Weekly Market Update BNI-AM - Ulasan Pasar Saham, Obligasi dan Pasar Uang

Jumat, 17 November 2017 | 12:00


Ulasan Pasar Saham

Indeks Harga Saham Gabungan (IHSG) sepanjang minggu lalu ditutup pada level 6,052 atau naik +0.50% (WoW) dan Indeks LQ45 tercatat naik sebesar +0.98% (WoW) ke level 1,011. Sementara itu, investor asing mencatatkan total jual bersih sebesar Rp 1.04 triliun pada perdagangan minggu lalu dimana secara YTD total jual bersih investor asing tercatat sebesar Rp 29 triliun. Penguatan IHSG didorong oleh rilis data neraca perdagangan dimana ekspor tercatat tumbuh 18.4% (YoY) atau diatas ekspektasi yang memperkirakan tumbuh sebesar 15% (YoY).
Dari global. pergerakan bursa mayoritas bergerak melemah dimana indeks Dow Jones (AS) turun -0.27%, indeks FTSE 100 (inggris) turun -0.70%, dan indeks Nikkei (Jepang) turun -1.25%. pelemahan bursa AS antara lain dipicu oleh meningkatnya pesimisme pasar terkait reformasi pajak dapat direalisasikan di akhir tahun ini .
Sektor pertambangan (+1.46%), Barang konsumsi (+1.22%) menjadi sektor yang mengalami penguatan terbesar sementara sektor pertambangan (-1.61) dan aneka industri (-1.71%) menjadi sektor yang mengalami pelemahan terbesar minggu lalu. Kami melihat IHSG berpotensi mengalami tekanan dalam jangka pendek investor minimnya katalis positif pada beberapa minggu kedepan serta adanya potensi proft taking yang dilakukan oleh investor mengungat IHSG sudah berada di area level tertingginya pasca kenaikan minggu lalu.


Ulasan Pasar Obligasi dan Pasar Uang

Pasar obligasi sepanjang minggu lalu mencatatkan penguatan yang tercermin pada Indonesia Composite Bond Index (ICBI) yang naik 0.19% WoW dari 237.06 ke 237.52. Tren ini didasari oleh index obligasi pemerintah (IndobexG) yang ditutup naik 0.19% WoW ke level 234.70 dari 234.26 sedangkan indeks obligasi korporasi (IndobexC) juga mengalami kenaikan sebesar 0.24% WoW ke level 248.06 dari 247.47. faktor global yang turut mendorong bertahannya penguatan pasar SBN yakni tren penurunan yield US Treasuries paska stagnannya inflasi AS. Dari domestic, Sentimen domestik seperti rilis neraca perdagangan dan penguatan Rupiah terhadap USD ke level Rp13.535/US$ diperkirakan menjadi trigger penguatan pasar SBN. Yield SUN 10 tahun yang tercatat turun tipis dari level 6.63% ke level 6.60%, sedangkan kepemilikan asing di SUN tercatat naik 0.50% WoW dari Rp 811.97 T menjadi Rp 816.02 T.
Kami melihat adanya kemungkinan peningkatan yield dalam jangka pendek, dikarenakan factor eksternal seperti ekspektasi kenaikan Fed Fund Rate di bulan Desember 2017 dan meningkatnya spread antara SUN dan US Treasury 10 tahun.
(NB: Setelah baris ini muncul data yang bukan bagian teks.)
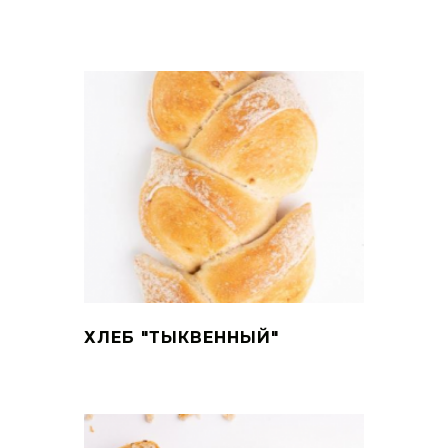
ХЛЕБ "ТЫКВЕННЫЙ"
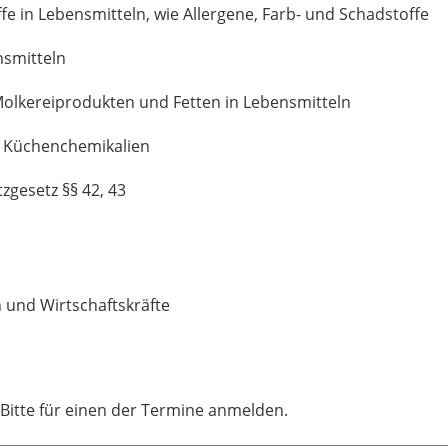
fe in Lebensmitteln, wie Allergene, Farb- und Schadstoffe
nsmitteln
olkereiprodukten und Fetten in Lebensmitteln
t Küchenchemikalien
zgesetz §§ 42, 43
 und Wirtschaftskräfte
. Bitte für einen der Termine anmelden.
Namun, potensi kenaikan yield diperkirakan dapat dibatasi oleh masih tingginya minat investor asing terhadap pasar domestik juga tercermin dari aliran dana asing ke pasar SBN dimana dalam 12 hari perdagangan pertama di bulan November, investor asing telah mencatatkan net buy senilai IDR19,9 triliun, hampir mendekati jumlah net sell yang dilakukan sepanjang bulan Oktober sebesar IDR23,2 triliun..
Special rate bulanan deposito di akhir oktober dan November cenderung flat setelah dari awal tahun mencatatkan tren menurun yang disebabkan oleh turunnya 7 days reverse repo rate. Special rate bulanan deposito di awal tahun untuk bank BUKU II dan BUKU III di periode bulan Oktober 2017 rentang special rate untuk kategori yang sama berada antara 6.25%-7.50%. Data industri perbankan menunjukkan pertumbuhan time deposit lebih tinggi dibandingkan dengan pertumbuhan loan, sehingga hal tersebut memicu kelebihan likuiditas pada bank yang menyebabkan cenderung turunnya rate deposito.

* Return produk termasuk dividen


Sebelum melakukan investasi di Reksadana, Investor harus membaca dan memahami prospektus dana, khususnya di bagian Manajer Investasi. Investasi reksadana mengandung risiko. Kinerja masa lalu tidak menunjukkan kinerja masa depan.